E-News - APRIL 2019
View this email in your browser

Breaking new ground at the Witchcliffe Ecovillage


By Jo Thierfelder, Communications and Marketing Manager, Sustainable Settlements

The Witchcliffe Ecovillage vision is to be one of the most sustainable residential communities in the world; self-sufficient in water, energy and fresh food produce.

Achieving this ambitious goal is no small feat but it’s one that the Sustainable Settlements team has been relentlessly pursuing with uncompromising attention to detail since its inception nine years ago.

The Witchcliffe Ecovillage is unique, and its appeal is broad and growing as it seeks to address so many of the pressing social, environmental and economic issues of our time.

Our objective has always been very simple: to make this project as sustainable as possible.  

A long and winding road to approval

The Ecovillage project began in 2010 when the 120ha farmland site was first purchased in a 50/50 joint venture partnership between Sustainable Settlements and Perron Developments (companies owned by Mike Hulme and Stan Perron who have been in partnership for more than 20 years).

Despite its commendable sustainability goals, innovative approach and solid financial foundation, the project has been mired in planning bureaucracy for nine years (twice as long as originally anticipated). After an enormous amount of hard work and dogged determination, the Ecovillage finally received all of its planning approvals last year enabling the project to proceed with confidence, and the Sustainable Settlements team to expand to facilitate its delivery.

————————

In the Witchcliffe Ecovillage newsletter, how large was the farmland site bought when the project began?

- _Data segment_
————————

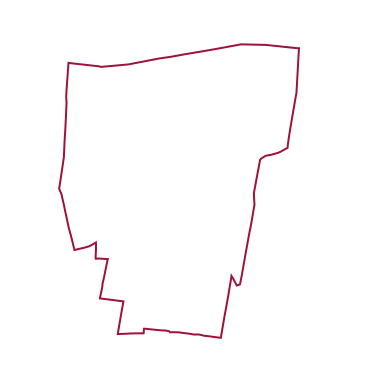 Bechet, Romania (Natural Earth projection), rotated 170°
{"feature_id": "2599482B89489241189907", "entity_name": "Bechet", "entity_type": "district", "adm_level": 2, "iso_a3": "ROU", "parent_name": "Romania", "parent_adm1": "", "projection": "natural_earth1", "projection_center": [23.959, 43.776], "detail": "fine", "context": "isolated", "style": "outline", "palette": "rose", "viewbox_px": 384, "rotation_deg": 170, "n_neighbors": 0, "source": "geoboundaries", "source_scale": "gbopen_adm2", "svg_char_len": 2065}
<svg xmlns="http://www.w3.org/2000/svg" viewBox="0 0 384 384"><g transform="rotate(170 192 192)"><path d="M289.8,65.0L281.8,63.9L276.7,63.3L271.5,62.5L266.4,61.6L264.2,61.2L263.0,65.7L262.4,65.6L261.1,65.3L255.4,63.6L249.3,61.9L245.9,61.0L241.5,60.0L240.1,59.4L238.9,59.0L238.4,58.3L238.0,57.6L237.4,57.5L235.8,57.4L230.8,56.4L229.8,56.2L222.5,53.9L219.9,53.1L218.0,52.5L216.3,51.8L214.0,51.1L213.2,51.0L212.2,50.9L211.4,50.8L210.6,50.6L209.6,50.3L208.6,49.9L207.5,49.5L206.6,49.1L206.0,48.7L205.3,48.5L203.8,48.0L200.4,47.0L197.0,45.9L193.9,44.9L191.6,44.2L188.9,43.4L188.4,44.9L180.8,66.1L179.0,70.8L174.7,82.5L171.2,92.4L168.6,99.7L167.7,102.5L166.6,99.8L164.1,92.1L160.8,92.7L157.4,101.4L151.0,119.1L145.3,134.5L143.2,140.2L139.1,150.7L132.7,168.7L131.3,180.1L119.6,211.2L119.5,211.7L118.9,212.3L117.7,213.0L116.6,213.5L114.5,214.4L112.6,214.9L111.1,214.9L107.4,214.9L104.2,215.3L101.1,215.5L97.7,216.3L94.1,217.6L90.2,218.9L89.5,221.6L87.1,229.0L83.9,238.3L80.0,249.2L78.0,254.7L74.2,265.4L71.9,271.5L61.7,315.0L65.4,315.9L94.0,324.1L118.2,328.9L143.3,328.7L150.1,328.7L151.7,328.7L176.7,328.9L188.5,328.8L201.4,329.2L232.6,328.7L259.8,331.0L262.3,332.1L264.8,332.8L288.7,339.8L291.2,340.6L298.0,313.6L298.5,311.3L298.8,310.1L299.0,309.2L299.3,308.0L300.1,301.4L301.8,293.7L306.0,275.2L307.8,267.8L309.3,261.3L312.2,248.3L313.2,245.4L314.2,242.3L315.6,238.1L317.5,232.4L319.5,226.4L320.9,222.3L321.0,221.9L321.8,219.8L322.3,218.4L320.8,212.1L320.8,209.5L320.6,205.1L320.4,202.0L320.2,194.0L320.0,190.3L319.6,178.1L319.0,171.7L318.6,167.3L318.2,161.1L317.8,155.3L312.7,155.6L308.6,155.8L304.1,156.2L301.9,156.5L301.0,156.9L298.9,157.7L297.2,158.3L295.4,159.0L295.7,156.6L296.0,155.7L296.0,155.3L296.1,154.7L296.4,152.7L297.9,146.1L298.3,144.0L298.4,143.0L298.2,142.9L295.3,142.7L291.9,141.8L289.4,141.2L286.6,140.6L286.8,140.1L289.4,133.6L291.0,129.5L293.7,122.6L296.1,117.0L296.5,115.2L297.5,112.3L298.1,110.9L300.3,105.5L301.2,103.2L297.0,101.9L288.8,99.4L283.5,97.7L278.5,96.2L283.0,84.0L289.8,65.0Z" fill="none" stroke="#9f1239" stroke-width="2"/></g></svg>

————————

- _Exercise output_
120 hectares